WHAT THE TASK ASKS
Copy every line of the rows below that contains the string "razem". Case counts, so a line matches only if the letters have the same capitalization.

EXERCISE MATERIAL
• • •
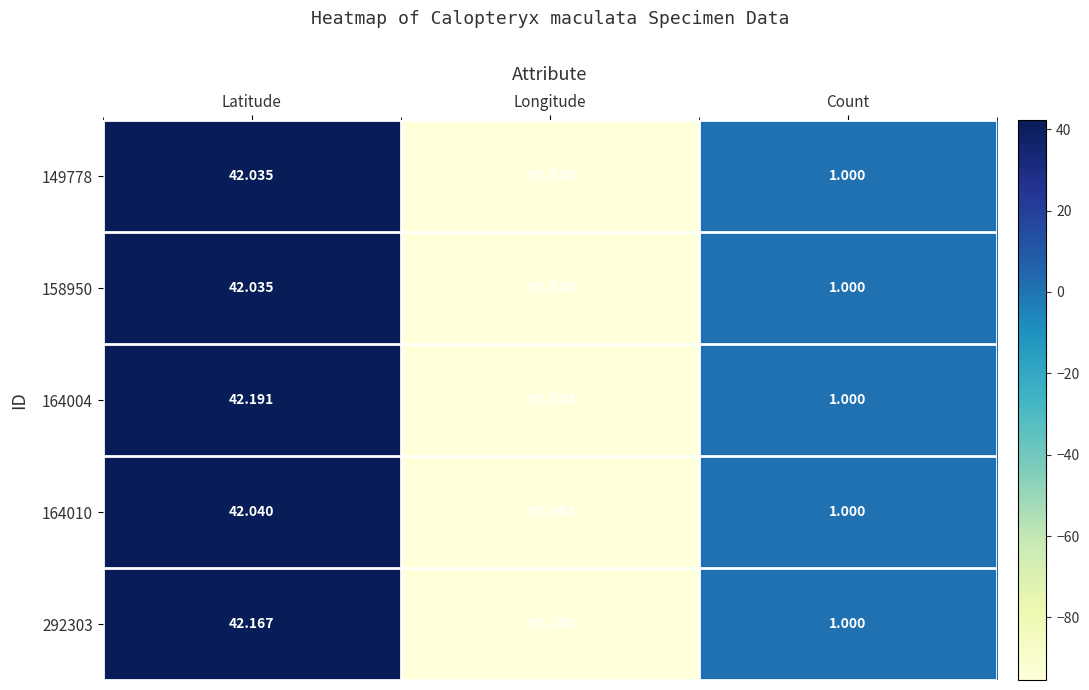

List the labels in order of 158950 value, largest first.

Latitude, Count, Longitude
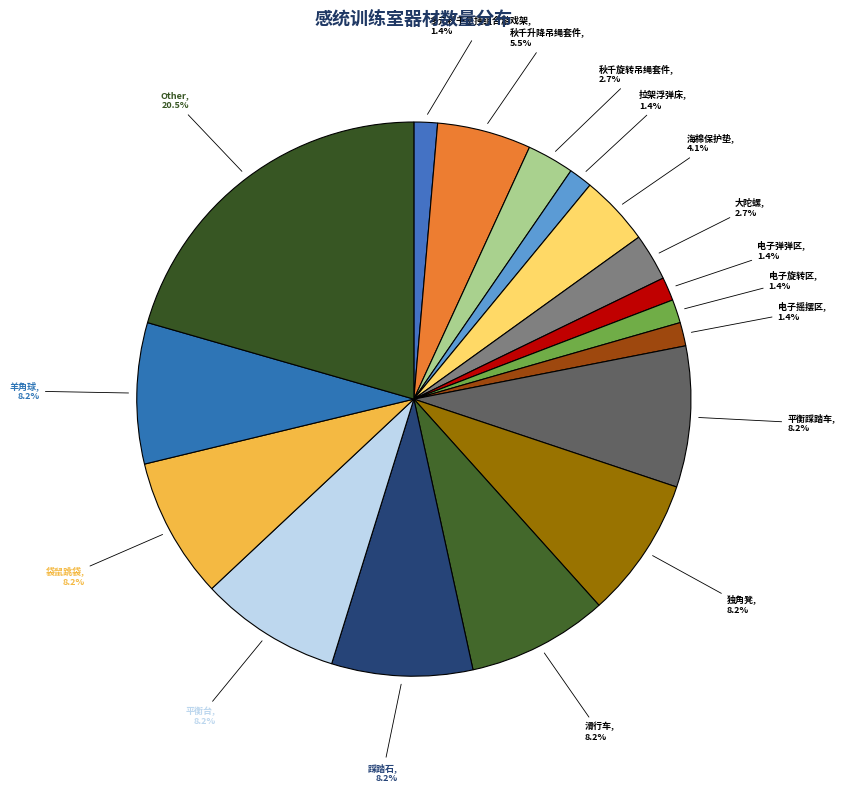

Does any single category account for the majority?

No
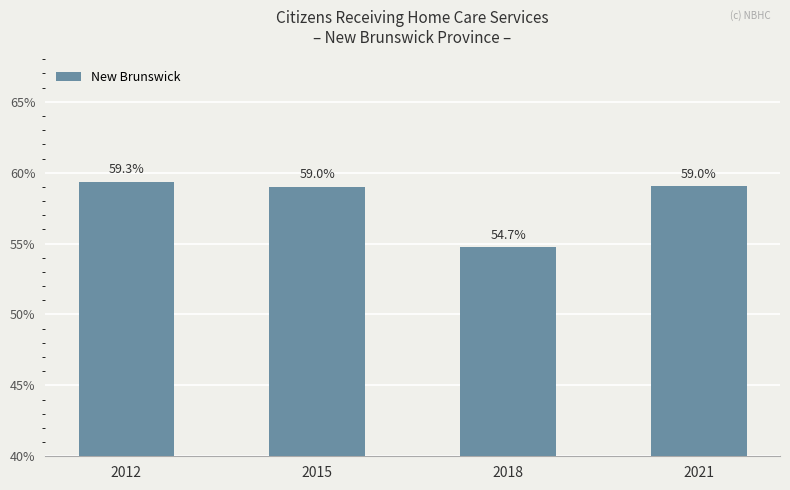

Between 2015 and 2012, which is larger?

2012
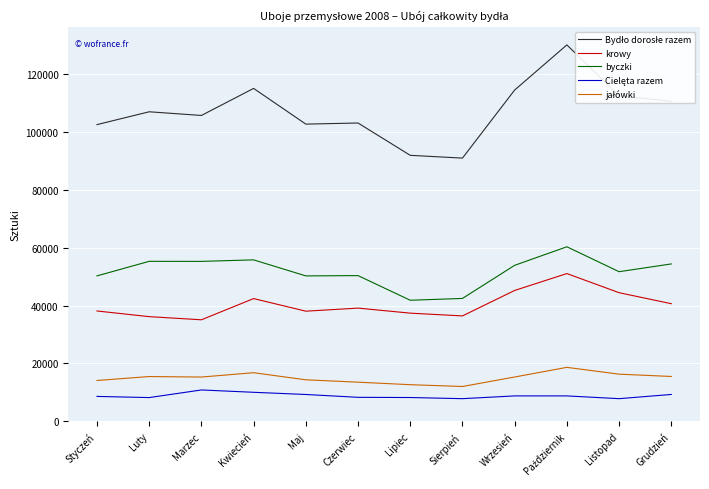

Reading left to right, extract all data points from this chart.

Bydło dorosłe razem: Styczeń=102547	Luty=106981	Marzec=105709	Kwiecień=115058	Maj=102718	Czerwiec=103101	Lipiec=91931	Sierpień=90973	Wrzesień=114497	Październik=130093	Listopad=112503	Grudzień=110596
krowy: Styczeń=38146	Luty=36186	Marzec=35101	Kwiecień=42431	Maj=38076	Czerwiec=39139	Lipiec=37400	Sierpień=36440	Wrzesień=45240	Październik=51077	Listopad=44463	Grudzień=40665
byczki: Styczeń=50276	Luty=55304	Marzec=55288	Kwiecień=55806	Maj=50272	Czerwiec=50368	Lipiec=41855	Sierpień=42479	Wrzesień=53925	Październik=60332	Listopad=51721	Grudzień=54406
Cielęta razem: Styczeń=8623	Luty=8222	Marzec=10853	Kwiecień=10047	Maj=9289	Czerwiec=8309	Lipiec=8241	Sierpień=7846	Wrzesień=8800	Październik=8798	Listopad=7846	Grudzień=9300
jałówki: Styczeń=14124	Luty=15491	Marzec=15320	Kwiecień=16812	Maj=14362	Czerwiec=13545	Lipiec=12676	Sierpień=12054	Wrzesień=15331	Październik=18666	Listopad=16315	Grudzień=15515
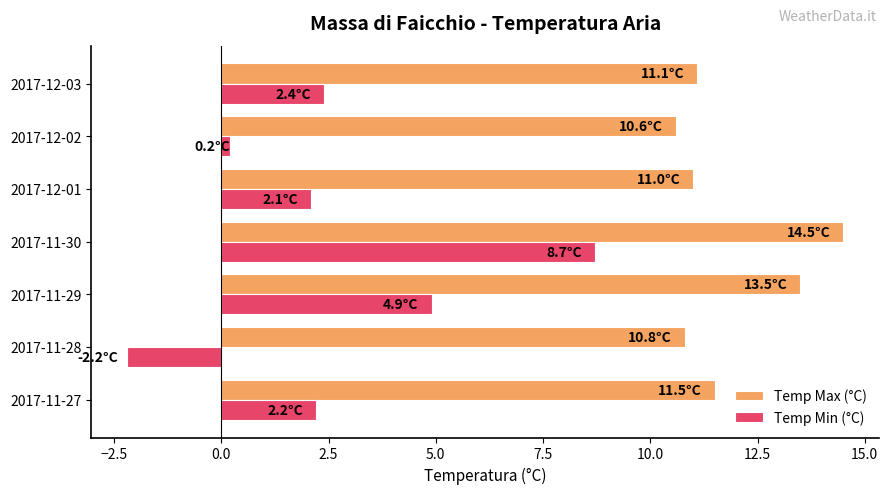

How many values in Temp Min (°C) are below zero?

1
• • •
RESULT FOR THIS EXERCISE
Bydło dorosłe razem: Styczeń=102547	Luty=106981	Marzec=105709	Kwiecień=115058	Maj=102718	Czerwiec=103101	Lipiec=91931	Sierpień=90973	Wrzesień=114497	Październik=130093	Listopad=112503	Grudzień=110596
Cielęta razem: Styczeń=8623	Luty=8222	Marzec=10853	Kwiecień=10047	Maj=9289	Czerwiec=8309	Lipiec=8241	Sierpień=7846	Wrzesień=8800	Październik=8798	Listopad=7846	Grudzień=9300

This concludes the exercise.